- **What is expected**
Format all of the material below as a JSON list of strings, with one string per line and blank lines omitted. Leave the pictures out of the list.

- **Data records**

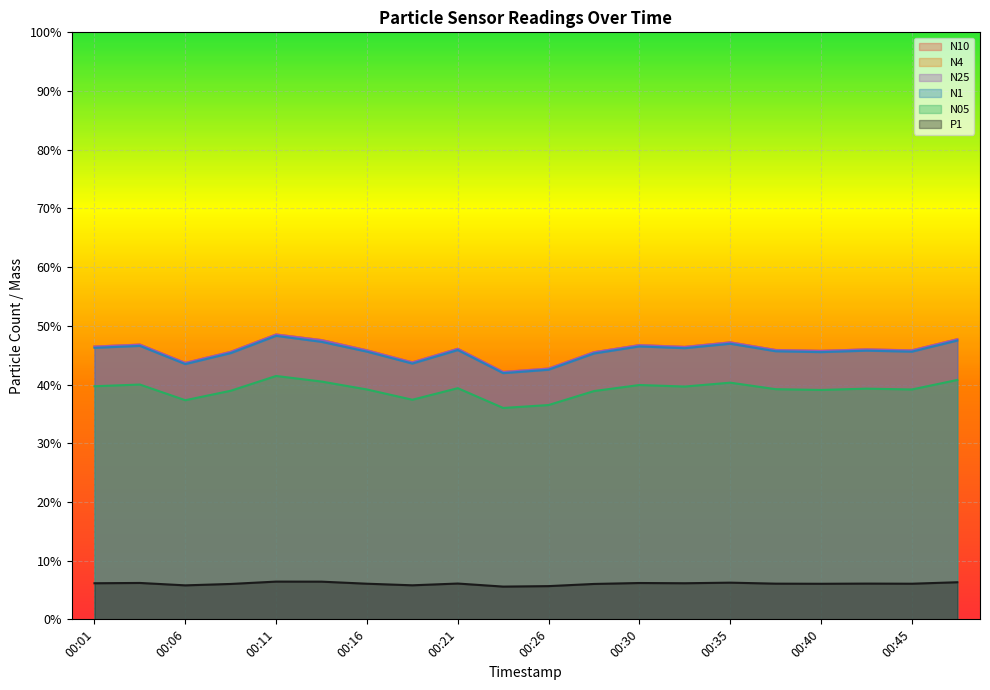

True or false: P1 and N4 cross at least once.

False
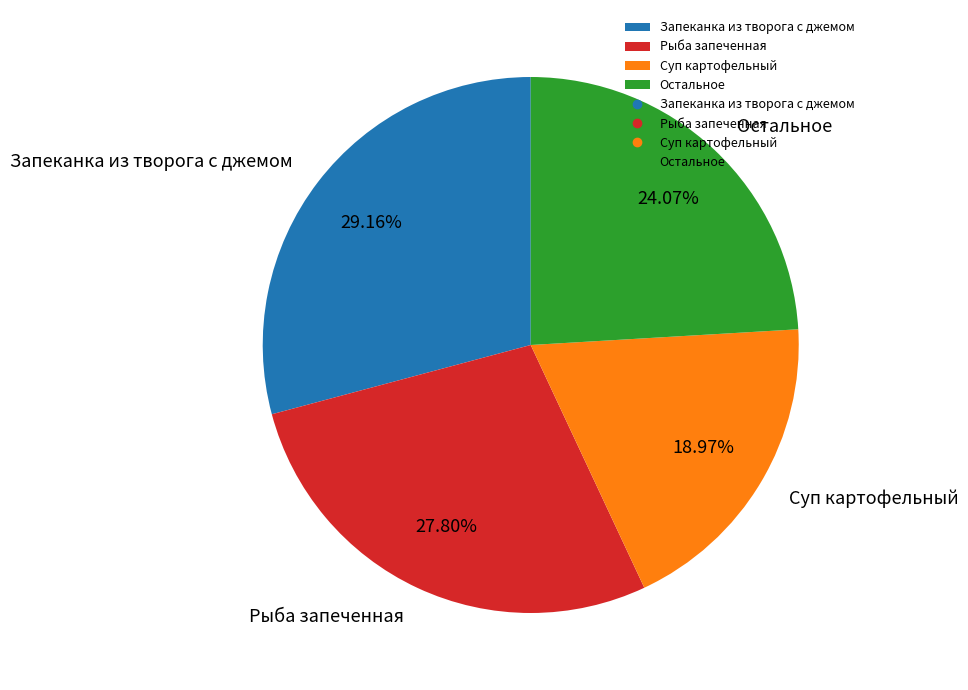

Does any single category account for the majority?

No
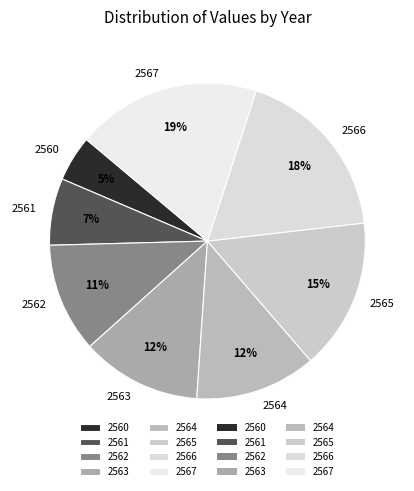

How many segments does this pie chart have?

8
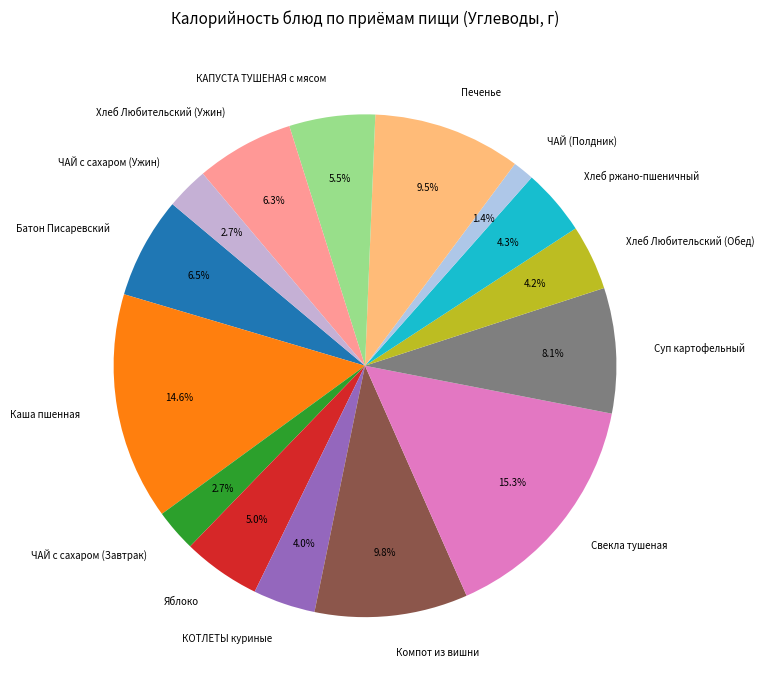

To the nearest percent, what is the average slice percentage?

7%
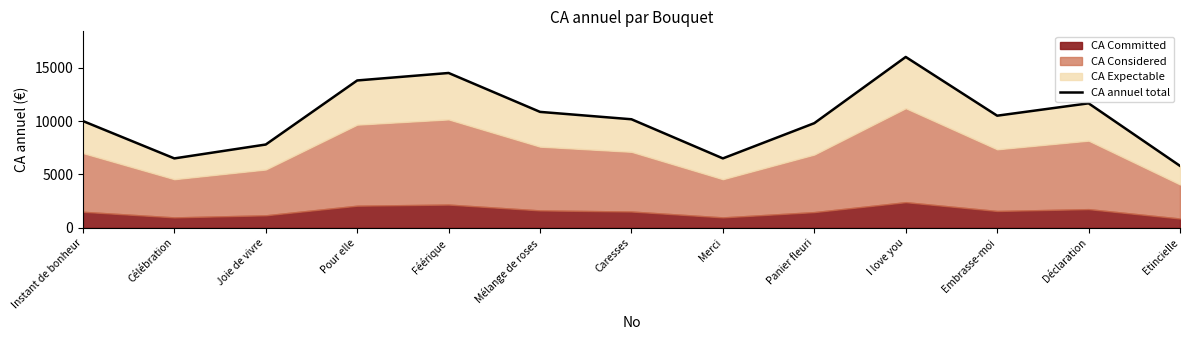

Does the chart display data point markers on the line(s)?

No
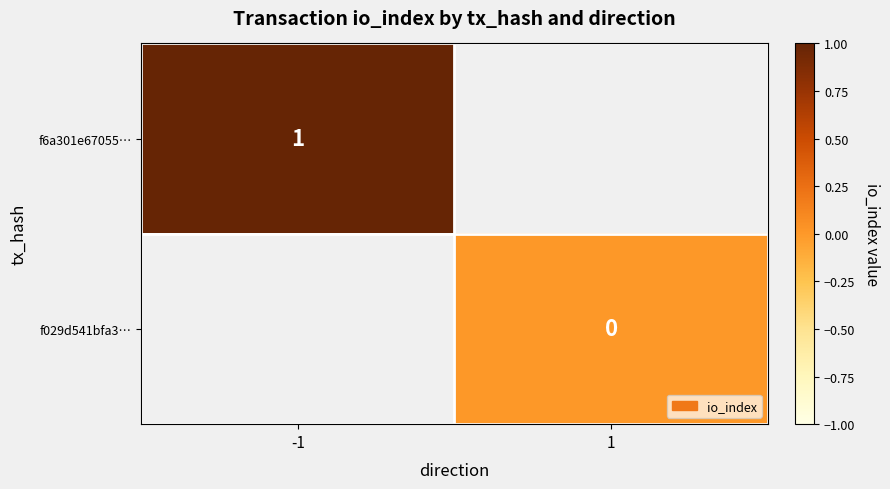

Is the value of f029d541bfa3… at 1 greater than the value of f6a301e67055… at -1?

No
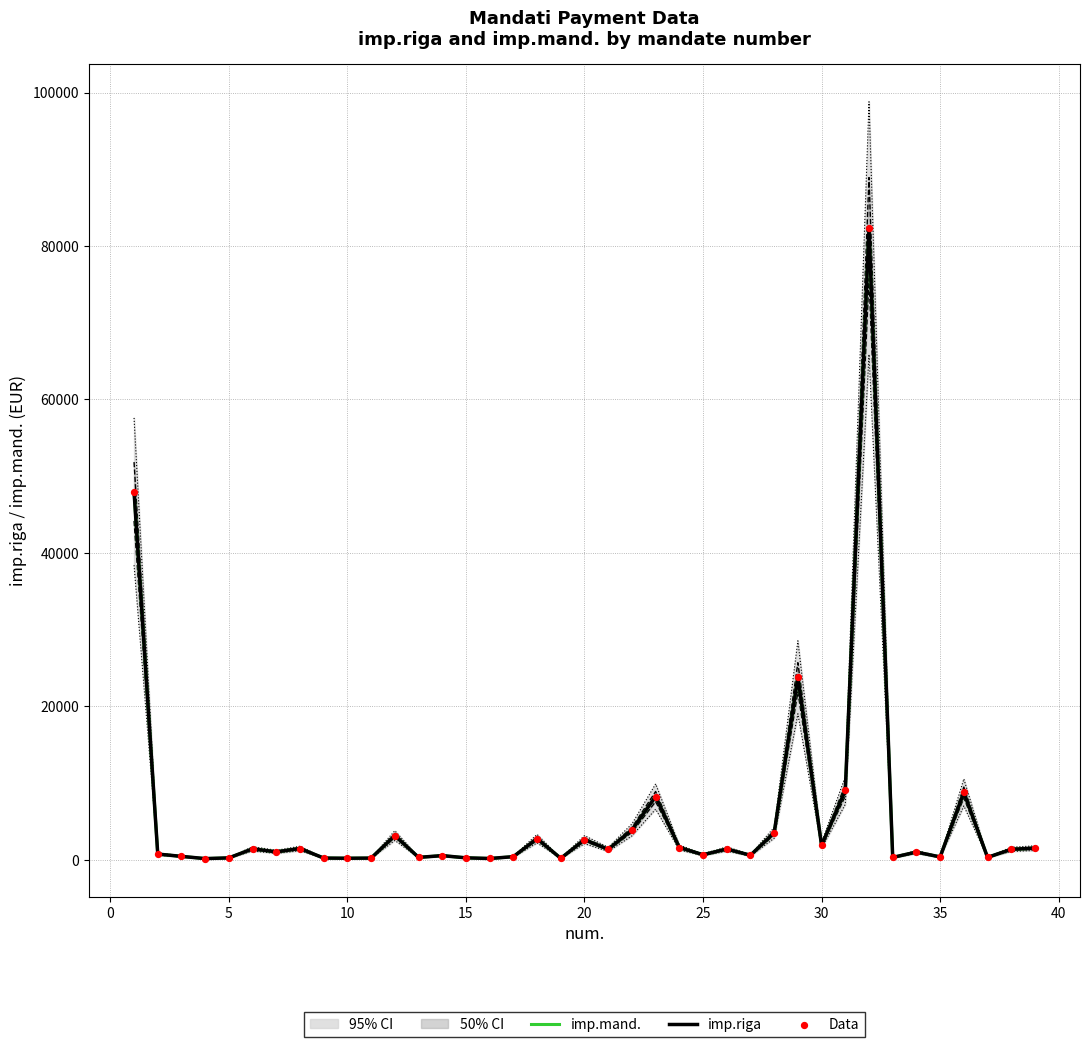

Which series contains the highest Y value?

imp.mand.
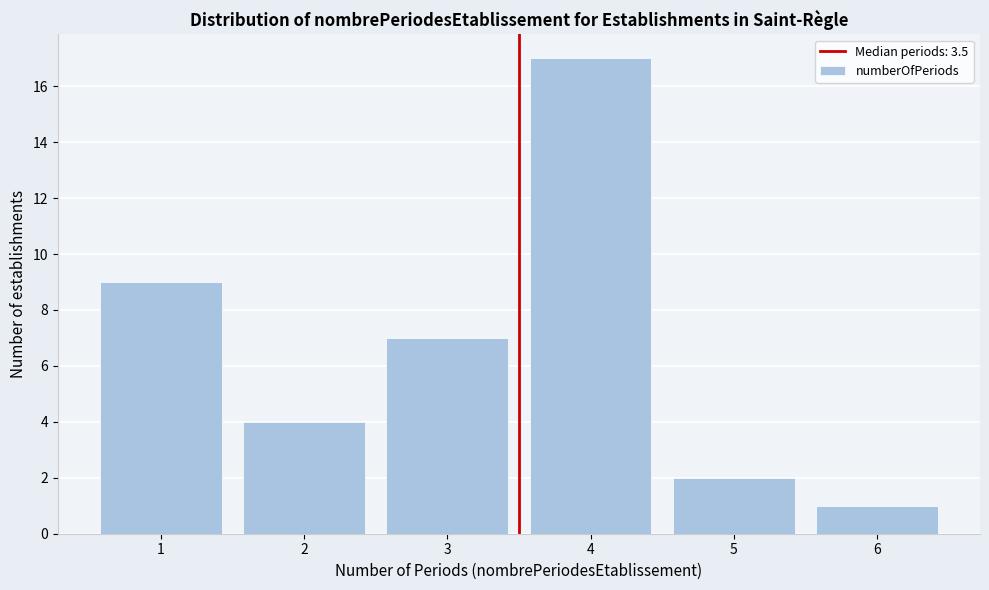

Reading right to left, list all the values displayed in this chart.

1	2	17	7	4	9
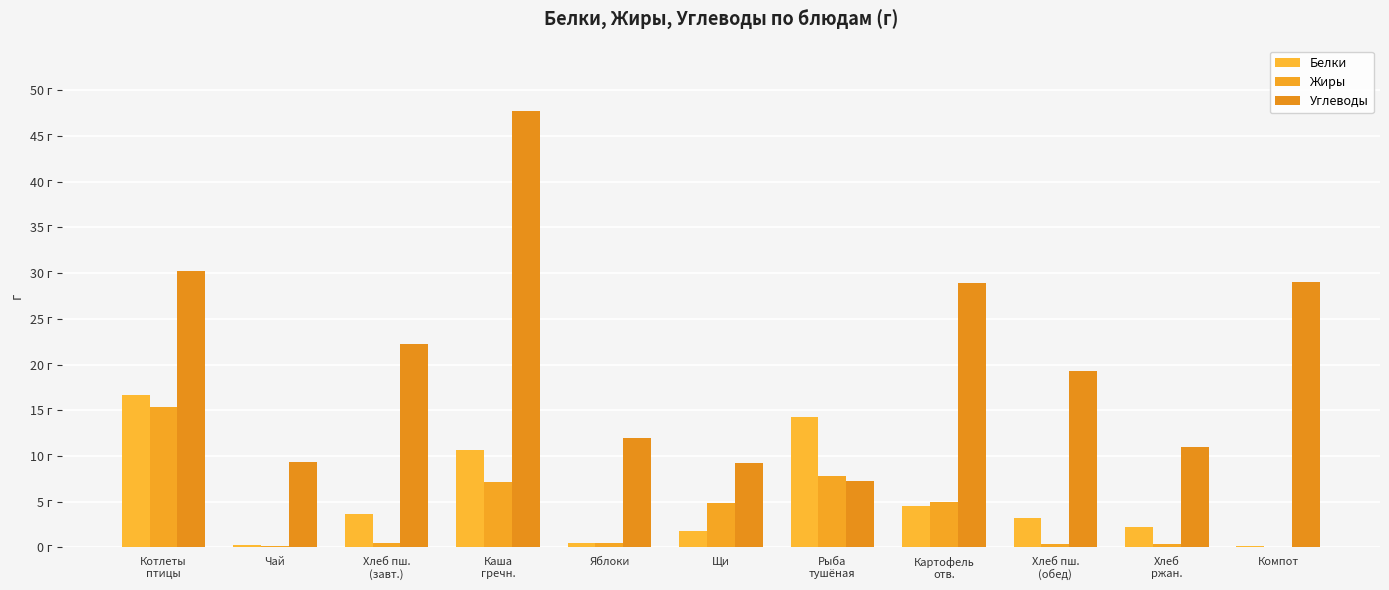

Which category has the lowest value across all series?

Компот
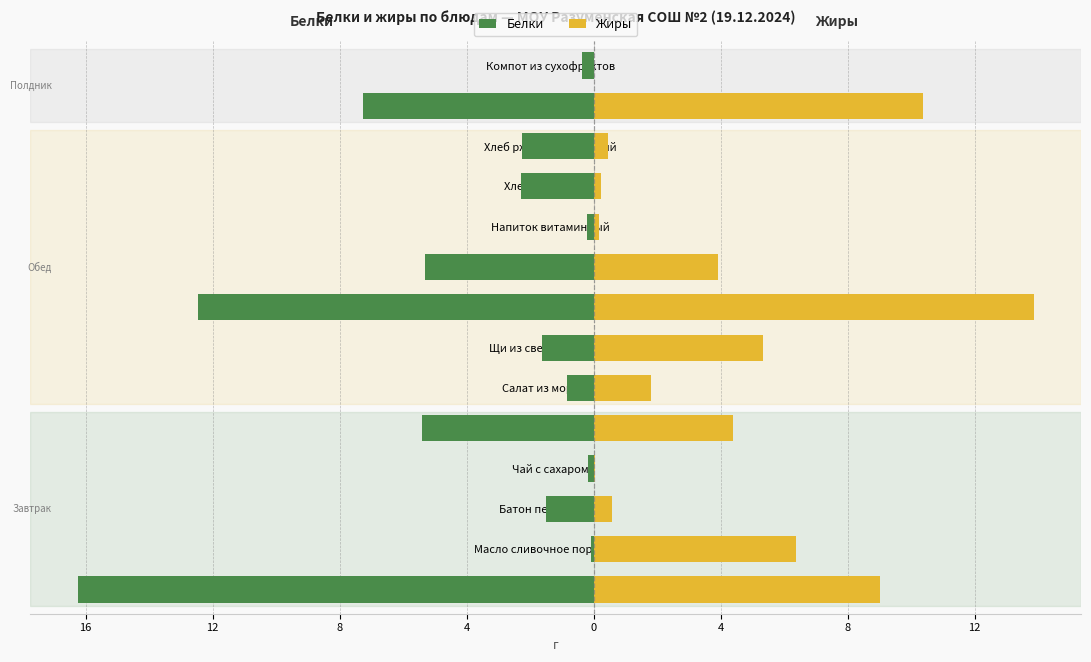

The value of Жиры at Запеканка творожно-рисовая is 9.0. True or false?

True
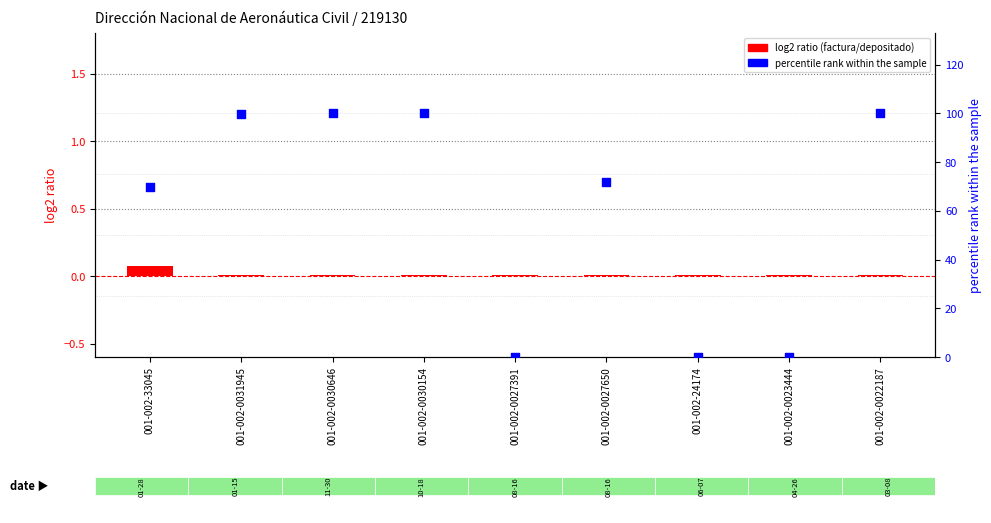

At which category is the sum across all series the highest?

001-002-0022187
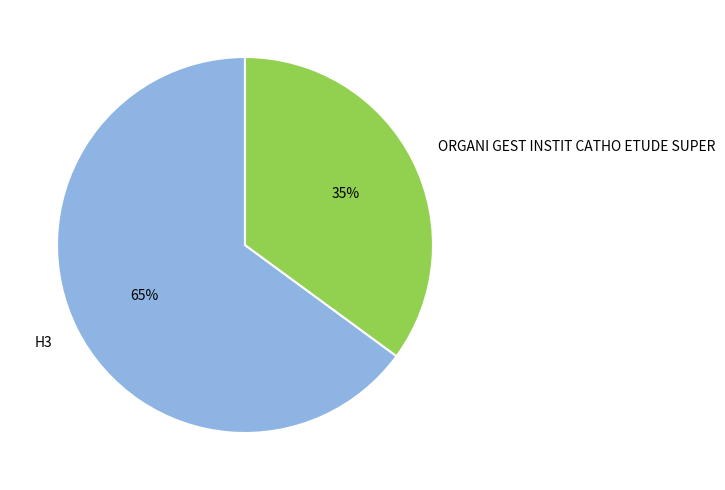

To the nearest percent, what is the average slice percentage?

50%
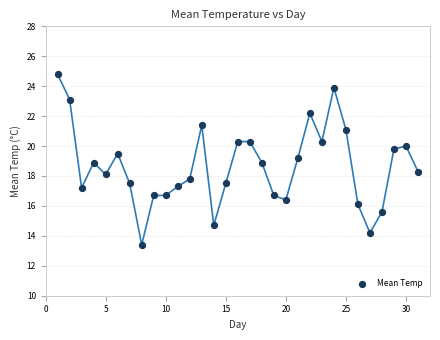

What is the range of X values (max minus min)?

30.0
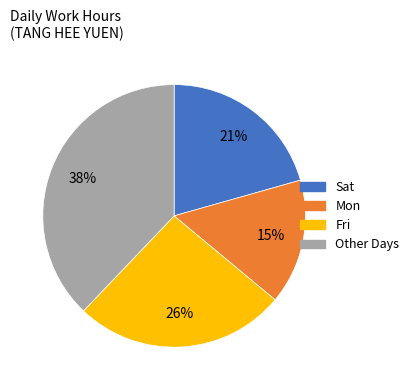

To the nearest percent, what is the average slice percentage?

25%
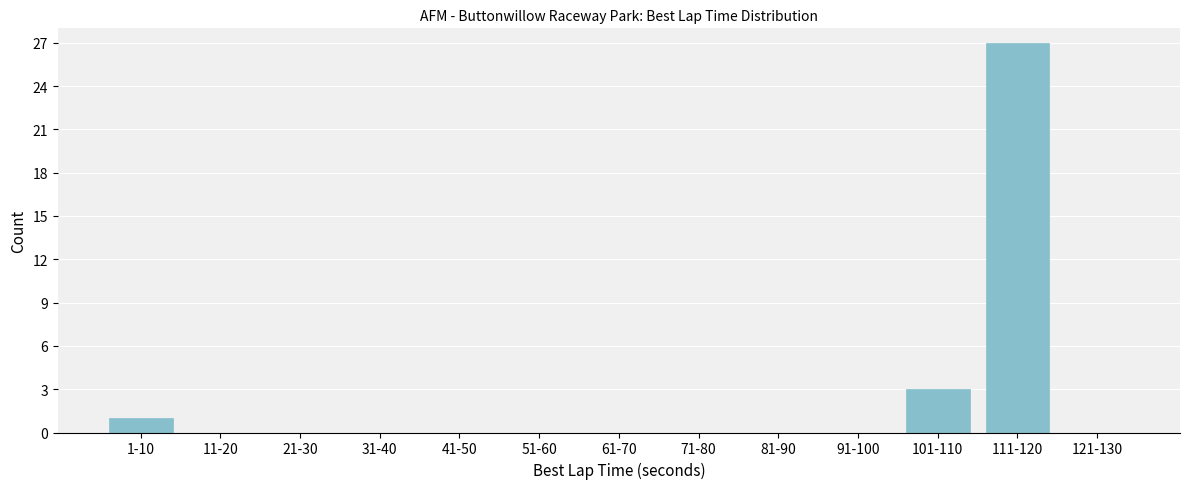

Reading left to right, what are all the values shown in this chart?

1-10=1	11-20=0	21-30=0	31-40=0	41-50=0	51-60=0	61-70=0	71-80=0	81-90=0	91-100=0	101-110=3	111-120=27	121-130=0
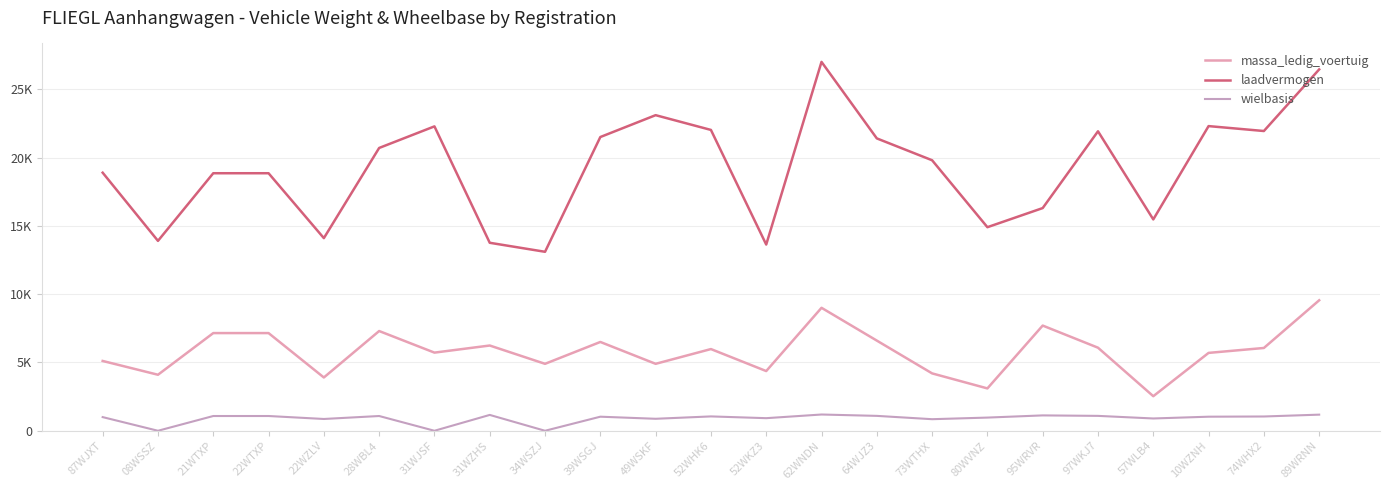

Rank the series at 22WTXP from lowest to highest value.

wielbasis, massa_ledig_voertuig, laadvermogen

- **Answer area**
[
  "True or false: P1 and N4 cross at least once.",
  "False",
  "Does any single category account for the majority?",
  "No",
  "How many segments does this pie chart have?",
  "8",
  "To the nearest percent, what is the average slice percentage?",
  "7%",
  "Does the chart display data point markers on the line(s)?",
  "No",
  "Is the value of f029d541bfa3… at 1 greater than the value of f6a301e67055… at -1?",
  "No",
  "Which series contains the highest Y value?",
  "imp.mand.",
  "Reading right to left, list all the values displayed in this chart.",
  "1\t2\t17\t7\t4\t9",
  "Which category has the lowest value across all series?",
  "Компот",
  "The value of Жиры at Запеканка творожно-рисовая is 9.0. True or false?",
  "True",
  "At which category is the sum across all series the highest?",
  "001-002-0022187",
  "To the nearest percent, what is the average slice percentage?",
  "50%",
  "What is the range of X values (max minus min)?",
  "30.0",
  "To the nearest percent, what is the average slice percentage?",
  "25%",
  "Reading left to right, what are all the values shown in this chart?",
  "1-10=1\t11-20=0\t21-30=0\t31-40=0\t41-50=0\t51-60=0\t61-70=0\t71-80=0\t81-90=0\t91-100=0\t101-110=3\t111-120=27\t121-130=0",
  "Rank the series at 22WTXP from lowest to highest value.",
  "wielbasis, massa_ledig_voertuig, laadvermogen"
]